Peninsula Dermatologic Surgery Mohs



321 Middlefield Road, Suite 245
Menlo Park, CA 94025
T 650.326.7222 F 650.326.7332

WHAT IS SKIN CANCER?

Cancer is unregulated replication of cells that our bodies cannot stop.  As the cancer cells replicate, they form a tumor. It is this tumor which invades and damages your normal healthy tissue. The most common cause of skin cancer is long-term exposure to sunlight.

Skin cancers therefore occur most often on sun-exposed areas of the body, particularly the head and neck. People who are prone to sunburns are more at risk for skin cancers because their skin lacks melanin, the body’s natural sunscreen.

Other factors that can contribute to an increased risk for skin cancer include exposure to x-ray therapy, trauma (e.g. a thermal injury), and some rare inherited diseases.

WHAT ARE BASAL & SQUAMOUS CELL CARCINOMA?

The most common skin cancer is basal cell carcinoma (accounting for 80% of skin cancers) which arises from the cells in the lowest layer of the epidermis. The next most common skin cancer,  squamous cell carcinoma (16% of skin cancers), is derived from the epidermal cells (keratinocytes). Melanomas, which account for only a small percentage of skin cancers, develop from melanocytes, the cells that produce pigment in your skin. Many people wonder if basal cell carcinomas can progress to melanoma. You can be assured that cancer of one cell type does not transform to another cell type – that is, basal cell carcinomas do not “become” melanomas.

Basal cell carcinomas almost never spread (metastasize) to distant parts of your body. However, certain squamous cell carcinomas do have a higher risk for spreading. Risk factors include the size of the tumor, the location, and whether your immune system is suppressed.

There are also subtypes of basal cell and squamous cell cancers. Some remain on the surface of the skin, while others can form “roots” underneath the skin. Therefore, what you see may only represent a small portion of the tumor that needs to be removed.  We distinguish the different cancer subtypes with a skin biopsy and examination under a microscope. It is important to diagnose the cancer subtype so that we can advise which treatments are best for you.

BASAL CELL CARCINOMA

SQUAMOUS CELL CARCINOMA

HOW COMMON IS SKIN CANCER?

Skin cancer is the most common form of cancer in humans. Over 2 million new cases of skin cancer will be diagnosed this year in the United States. One in five Americans will develop skin cancer in their lifetime.
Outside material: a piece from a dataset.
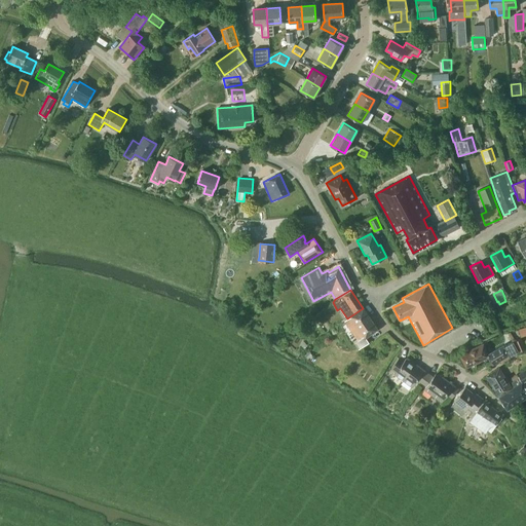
[(363,308),(347,318),(344,321),(350,330),(351,330),(357,338),(353,341),(359,348),(369,342),(366,337),(377,329),(363,308)]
Please click here for more information on skin cancer from the American Academy of Dermatology

HOW IS SKIN CANCER TREATED?

The treatment of skin cancer has four goals:
1. completely remove the cancer,
2. preserve normal skin,
3. preserve function, and
4. provide an optimal cosmetic result.

To be cured, skin cancers must be destroyed or removed. They may be treated by cryotherapy (freezing), curettage and electrodesiccation (scraping and burning with an electric needle), excision (surgical removal), radiation therapy or Mohs micrographic surgery. Mohs provides the highest cure rate while removing the least amount of normal skin. For primary, untreated skin cancers, the non-Mohs surgery methods may offer a cure rate of 90-95%. For recurrent, previously treated skin cancers, these non-Mohs surgery methods may offer cure rates of only 60-80%.

WHAT IS DERMATOLOGIC SURGERY?

Dermatologic surgery is a subspeciality recognized by the American Medical Association dedicated to the diagnosis and treatment of medically necessary and cosmetic conditions of the skin. The purpose of dermatologic surgery is to diagnose and remove skin cancer but also to reconstruct (repair) and/or improve the function and appearance of skin tissue.

WHO IS A MOHS/DERMATOLOGIC SURGEON?

A Mohs/dermatologic surgeon is a board-certified dermatologist who has undergone additional extensive fellowship training to become an expert in Mohs micrographic surgery, reconstructive surgery, and cosmetic proceedures.